Starting at the first line and ending at the last, output the data exactly.

Top of Information shown

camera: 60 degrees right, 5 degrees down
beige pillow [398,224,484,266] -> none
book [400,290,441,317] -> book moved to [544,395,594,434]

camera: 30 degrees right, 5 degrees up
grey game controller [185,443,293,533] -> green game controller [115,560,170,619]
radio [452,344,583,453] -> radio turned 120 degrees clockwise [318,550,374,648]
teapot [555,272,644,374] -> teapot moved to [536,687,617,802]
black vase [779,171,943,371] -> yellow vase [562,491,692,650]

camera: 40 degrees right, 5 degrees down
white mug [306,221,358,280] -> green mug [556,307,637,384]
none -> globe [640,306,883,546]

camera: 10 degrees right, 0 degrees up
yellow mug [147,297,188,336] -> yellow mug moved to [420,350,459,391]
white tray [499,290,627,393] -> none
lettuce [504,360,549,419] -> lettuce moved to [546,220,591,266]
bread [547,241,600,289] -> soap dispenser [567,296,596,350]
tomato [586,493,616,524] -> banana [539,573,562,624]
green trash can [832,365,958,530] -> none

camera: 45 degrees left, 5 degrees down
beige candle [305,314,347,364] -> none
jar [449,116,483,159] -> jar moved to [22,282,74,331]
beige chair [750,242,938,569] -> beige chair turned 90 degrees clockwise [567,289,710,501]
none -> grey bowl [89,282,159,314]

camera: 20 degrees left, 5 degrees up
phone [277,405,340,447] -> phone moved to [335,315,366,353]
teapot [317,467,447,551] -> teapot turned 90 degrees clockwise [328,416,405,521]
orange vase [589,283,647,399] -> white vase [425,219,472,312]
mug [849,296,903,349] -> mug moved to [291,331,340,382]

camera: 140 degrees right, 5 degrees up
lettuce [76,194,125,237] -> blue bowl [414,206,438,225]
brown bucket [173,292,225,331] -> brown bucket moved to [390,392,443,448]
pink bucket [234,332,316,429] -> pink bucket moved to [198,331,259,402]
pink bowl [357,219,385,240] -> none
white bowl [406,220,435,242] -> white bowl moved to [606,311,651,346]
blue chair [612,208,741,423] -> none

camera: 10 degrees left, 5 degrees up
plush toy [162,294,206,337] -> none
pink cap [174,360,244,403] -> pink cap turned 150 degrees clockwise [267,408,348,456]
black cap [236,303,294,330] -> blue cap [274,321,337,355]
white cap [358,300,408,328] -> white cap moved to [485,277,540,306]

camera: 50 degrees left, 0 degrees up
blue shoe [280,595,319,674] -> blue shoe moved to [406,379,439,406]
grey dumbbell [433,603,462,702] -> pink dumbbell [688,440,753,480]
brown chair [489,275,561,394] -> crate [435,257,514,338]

Bottom of Information shown

*Response area:*
camera: 60 degrees right, 5 degrees down
beige pillow [398,224,484,266] -> none
book [400,290,441,317] -> book moved to [544,395,594,434]

camera: 30 degrees right, 5 degrees up
grey game controller [185,443,293,533] -> green game controller [115,560,170,619]
radio [452,344,583,453] -> radio turned 120 degrees clockwise [318,550,374,648]
teapot [555,272,644,374] -> teapot moved to [536,687,617,802]
black vase [779,171,943,371] -> yellow vase [562,491,692,650]

camera: 40 degrees right, 5 degrees down
white mug [306,221,358,280] -> green mug [556,307,637,384]
none -> globe [640,306,883,546]

camera: 10 degrees right, 0 degrees up
yellow mug [147,297,188,336] -> yellow mug moved to [420,350,459,391]
white tray [499,290,627,393] -> none
lettuce [504,360,549,419] -> lettuce moved to [546,220,591,266]
bread [547,241,600,289] -> soap dispenser [567,296,596,350]
tomato [586,493,616,524] -> banana [539,573,562,624]
green trash can [832,365,958,530] -> none

camera: 45 degrees left, 5 degrees down
beige candle [305,314,347,364] -> none
jar [449,116,483,159] -> jar moved to [22,282,74,331]
beige chair [750,242,938,569] -> beige chair turned 90 degrees clockwise [567,289,710,501]
none -> grey bowl [89,282,159,314]

camera: 20 degrees left, 5 degrees up
phone [277,405,340,447] -> phone moved to [335,315,366,353]
teapot [317,467,447,551] -> teapot turned 90 degrees clockwise [328,416,405,521]
orange vase [589,283,647,399] -> white vase [425,219,472,312]
mug [849,296,903,349] -> mug moved to [291,331,340,382]

camera: 140 degrees right, 5 degrees up
lettuce [76,194,125,237] -> blue bowl [414,206,438,225]
brown bucket [173,292,225,331] -> brown bucket moved to [390,392,443,448]
pink bucket [234,332,316,429] -> pink bucket moved to [198,331,259,402]
pink bowl [357,219,385,240] -> none
white bowl [406,220,435,242] -> white bowl moved to [606,311,651,346]
blue chair [612,208,741,423] -> none

camera: 10 degrees left, 5 degrees up
plush toy [162,294,206,337] -> none
pink cap [174,360,244,403] -> pink cap turned 150 degrees clockwise [267,408,348,456]
black cap [236,303,294,330] -> blue cap [274,321,337,355]
white cap [358,300,408,328] -> white cap moved to [485,277,540,306]

camera: 50 degrees left, 0 degrees up
blue shoe [280,595,319,674] -> blue shoe moved to [406,379,439,406]
grey dumbbell [433,603,462,702] -> pink dumbbell [688,440,753,480]
brown chair [489,275,561,394] -> crate [435,257,514,338]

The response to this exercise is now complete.